HBO’s The Night Of was a huge hit a few summers ago. It wasn’t so much a ‘who done it’ but a pretty in depth look at the criminal justice system as a whole – from a crime to the investigation to indictment, pre-trial detention, trial motions, witness, evidence, a jury decision.
It raised the consciousness of many viewers, appalled some, reinforced the views of others. Along the way it was, of course, entertaining – even in its realism.
The Night Of is the story of Naz, a Muslim-American college student who takes his father’s cab one night and … ends up arrested and in Riker’s Island on a murder charge. After the first episode the show focuses on Naz coping with pre-trial detention, his lawyer (an amazing John Turturro) frantically trying to put a defense together in the face of damning evidence, and the detective and prosecutor building the case against Naz.

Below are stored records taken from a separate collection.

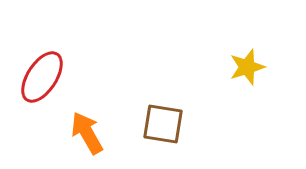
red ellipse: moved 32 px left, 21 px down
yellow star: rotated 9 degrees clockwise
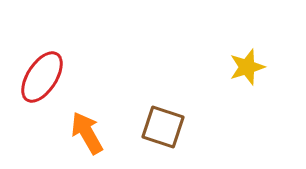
brown square: moved 3 px down; rotated 9 degrees clockwise
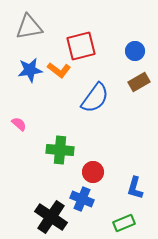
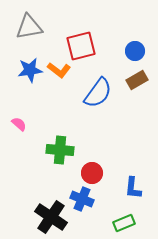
brown rectangle: moved 2 px left, 2 px up
blue semicircle: moved 3 px right, 5 px up
red circle: moved 1 px left, 1 px down
blue L-shape: moved 2 px left; rotated 10 degrees counterclockwise
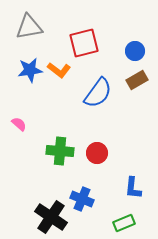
red square: moved 3 px right, 3 px up
green cross: moved 1 px down
red circle: moved 5 px right, 20 px up
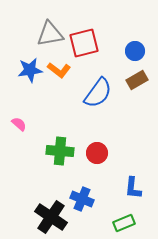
gray triangle: moved 21 px right, 7 px down
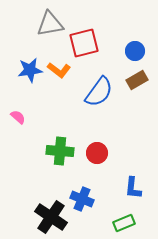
gray triangle: moved 10 px up
blue semicircle: moved 1 px right, 1 px up
pink semicircle: moved 1 px left, 7 px up
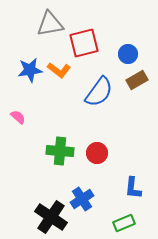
blue circle: moved 7 px left, 3 px down
blue cross: rotated 35 degrees clockwise
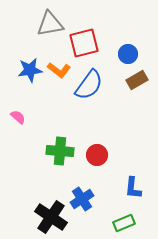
blue semicircle: moved 10 px left, 7 px up
red circle: moved 2 px down
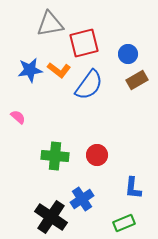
green cross: moved 5 px left, 5 px down
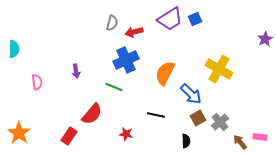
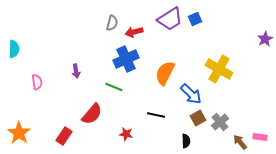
blue cross: moved 1 px up
red rectangle: moved 5 px left
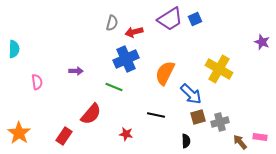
purple star: moved 3 px left, 3 px down; rotated 21 degrees counterclockwise
purple arrow: rotated 80 degrees counterclockwise
red semicircle: moved 1 px left
brown square: moved 1 px up; rotated 14 degrees clockwise
gray cross: rotated 24 degrees clockwise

Interviewing Witness & Shifting Through Evidence
There’s a couple of great sequences with the prosecutor interviewing some of her potential witnesses, experts all. Judging from comments on social media and on the New York Times and other reviews and recaps, these scenes seem to have upset more than a few people.
They go like this:
Scene One: The NYC Drug Lab
Helen: Tell me about the effect the stuff he (Naz) had in his bloodstream when he was arrested.

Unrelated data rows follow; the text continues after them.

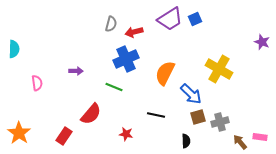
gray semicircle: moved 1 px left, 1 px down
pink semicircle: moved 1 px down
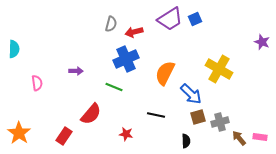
brown arrow: moved 1 px left, 4 px up
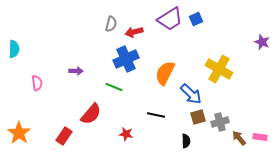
blue square: moved 1 px right
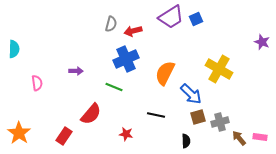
purple trapezoid: moved 1 px right, 2 px up
red arrow: moved 1 px left, 1 px up
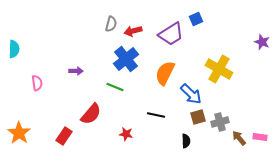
purple trapezoid: moved 17 px down
blue cross: rotated 15 degrees counterclockwise
green line: moved 1 px right
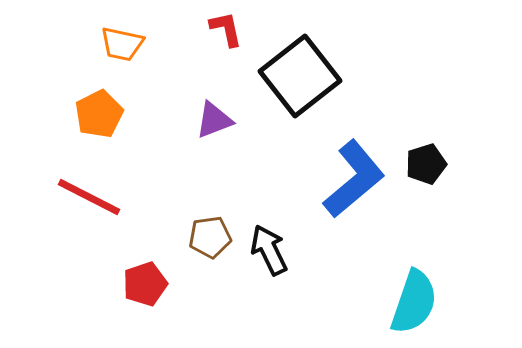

Doctor: It was a strong cocktail, people react differently. Some people could fly a 747 across five time zones and be fine; others wouldn’t be able to lift their head off a pillow. Which one are you interested in?
Helen: The aviator.
Scene Two: The Coroner
Helen: … I’m wondering if that’s how he (Naz) got the cut on his hand. Do you see what I’m saying?
Coroner: I don’t think I do.
Helen: You’re stabbing someone with a knife, sometimes it goes so deep it hits bone, that causes your hand to slip on the blade … but it only slips once, even though you stabbed her twenty-one times. How common would that be?
Coroner: How common do you like it to be?
Helen: I’m asking, Harry, not telling. The question is, if this wound resulted in cutting his hand on a piece of glass or from the blade of a knife.
Harry: Hard to say.
Helen: Well, what if you had to say?
Harry: Will I have to say?
Helen: Yeah.
Harry (Looking at the photo for the first time): This cut was the result of his hand slipping from the handle of the knife onto the blade of the knife in the act of stabbing her.
A pause while Helen and Harry lock eyes for a five count. Then Harry repeats his finding in a perfect courtroom voice. Helen thanks him.
Feeding Confirmation Bias
Again, a lot of series watchers – and there were a lot of them – seemed to be disturbed by these scenes. “It’s not fair’, ‘That’s not justice’, ‘They don’t care about the truth’, and a lot more, some of it vociferous.
This is a view of the ‘system’ that’s as prevalent as it wrong. At this point in The Night Of, the NYC Police and the prosecutor’s office are convinced of Naz’s guilt. They have reams of damning evidence but no witnesses. They have an indictment. They are building a court case against someone they are convinced stabbed a young woman to death.
They are, in short, doing what they need to do to get a killer off the streets. Everything Helen does is toward that end. Everything Helen does is perfectly legal and ethical. She is doing her job, which at this point is to win the case. The case she believes in.
It’s an adversarial system, it’s not about being fair, it’s about winning.